For the listing below, print exactly the lines from the line with "OEA Boletín e-Gobierno" to the line with "đã có uy tín", both included, and nothing beyond them.

===== TASK MATERIAL =====

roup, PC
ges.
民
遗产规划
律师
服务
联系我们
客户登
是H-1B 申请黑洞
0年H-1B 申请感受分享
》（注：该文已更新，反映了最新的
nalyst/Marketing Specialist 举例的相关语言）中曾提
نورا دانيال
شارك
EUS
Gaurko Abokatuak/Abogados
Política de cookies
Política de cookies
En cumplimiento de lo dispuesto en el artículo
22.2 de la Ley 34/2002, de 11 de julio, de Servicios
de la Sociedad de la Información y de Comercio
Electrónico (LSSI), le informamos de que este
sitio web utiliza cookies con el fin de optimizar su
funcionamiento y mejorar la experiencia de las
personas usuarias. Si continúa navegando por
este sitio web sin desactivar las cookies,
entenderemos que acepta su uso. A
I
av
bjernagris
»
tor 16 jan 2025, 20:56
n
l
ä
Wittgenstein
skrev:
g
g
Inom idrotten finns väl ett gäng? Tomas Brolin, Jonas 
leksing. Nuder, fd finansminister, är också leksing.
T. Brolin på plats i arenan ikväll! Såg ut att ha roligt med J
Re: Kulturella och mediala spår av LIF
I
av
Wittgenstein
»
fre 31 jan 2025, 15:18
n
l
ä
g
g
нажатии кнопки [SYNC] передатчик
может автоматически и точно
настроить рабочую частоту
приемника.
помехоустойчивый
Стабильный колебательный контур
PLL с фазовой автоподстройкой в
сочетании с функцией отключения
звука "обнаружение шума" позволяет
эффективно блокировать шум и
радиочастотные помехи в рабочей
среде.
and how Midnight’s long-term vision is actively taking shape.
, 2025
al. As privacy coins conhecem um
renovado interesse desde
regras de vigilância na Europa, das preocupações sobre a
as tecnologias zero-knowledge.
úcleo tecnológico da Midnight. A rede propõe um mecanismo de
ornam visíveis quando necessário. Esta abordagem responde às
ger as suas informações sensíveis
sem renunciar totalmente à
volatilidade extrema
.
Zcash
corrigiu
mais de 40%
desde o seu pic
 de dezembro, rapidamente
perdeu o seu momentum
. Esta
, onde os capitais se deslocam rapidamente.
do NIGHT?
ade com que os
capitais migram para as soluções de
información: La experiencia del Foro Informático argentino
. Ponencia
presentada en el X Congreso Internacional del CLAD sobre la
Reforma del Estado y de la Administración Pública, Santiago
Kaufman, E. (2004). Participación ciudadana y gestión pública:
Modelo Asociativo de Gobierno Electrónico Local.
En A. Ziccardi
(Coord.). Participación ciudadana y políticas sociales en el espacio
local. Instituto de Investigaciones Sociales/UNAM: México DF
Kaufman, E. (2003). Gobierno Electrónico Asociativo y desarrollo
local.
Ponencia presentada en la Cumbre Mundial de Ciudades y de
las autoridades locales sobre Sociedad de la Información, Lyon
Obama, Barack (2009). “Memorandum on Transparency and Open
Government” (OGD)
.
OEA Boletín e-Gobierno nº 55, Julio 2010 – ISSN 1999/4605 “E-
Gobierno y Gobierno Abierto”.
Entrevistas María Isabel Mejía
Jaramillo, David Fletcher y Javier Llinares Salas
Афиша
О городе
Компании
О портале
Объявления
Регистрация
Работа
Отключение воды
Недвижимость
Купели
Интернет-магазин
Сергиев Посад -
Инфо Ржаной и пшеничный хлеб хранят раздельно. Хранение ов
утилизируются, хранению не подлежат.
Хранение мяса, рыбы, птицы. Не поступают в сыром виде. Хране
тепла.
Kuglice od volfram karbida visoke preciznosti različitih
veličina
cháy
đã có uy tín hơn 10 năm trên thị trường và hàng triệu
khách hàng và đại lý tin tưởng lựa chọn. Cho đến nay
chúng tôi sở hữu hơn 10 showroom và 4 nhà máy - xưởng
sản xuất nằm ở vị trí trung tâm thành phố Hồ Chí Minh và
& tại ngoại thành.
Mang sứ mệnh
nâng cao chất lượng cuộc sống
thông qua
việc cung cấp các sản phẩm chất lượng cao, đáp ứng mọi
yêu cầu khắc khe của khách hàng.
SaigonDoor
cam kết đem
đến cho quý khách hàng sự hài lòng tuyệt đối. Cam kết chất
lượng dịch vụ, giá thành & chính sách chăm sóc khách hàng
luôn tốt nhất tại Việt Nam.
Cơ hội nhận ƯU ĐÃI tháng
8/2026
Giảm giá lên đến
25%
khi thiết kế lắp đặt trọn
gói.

=====

SOLUTION:
OEA Boletín e-Gobierno nº 55, Julio 2010 – ISSN 1999/4605 “E-
Gobierno y Gobierno Abierto”.
Entrevistas María Isabel Mejía
Jaramillo, David Fletcher y Javier Llinares Salas
Афиша
О городе
Компании
О портале
Объявления
Регистрация
Работа
Отключение воды
Недвижимость
Купели
Интернет-магазин
Сергиев Посад -
Инфо Ржаной и пшеничный хлеб хранят раздельно. Хранение ов
утилизируются, хранению не подлежат.
Хранение мяса, рыбы, птицы. Не поступают в сыром виде. Хране
тепла.
Kuglice od volfram karbida visoke preciznosti različitih
veličina
cháy
đã có uy tín hơn 10 năm trên thị trường và hàng triệu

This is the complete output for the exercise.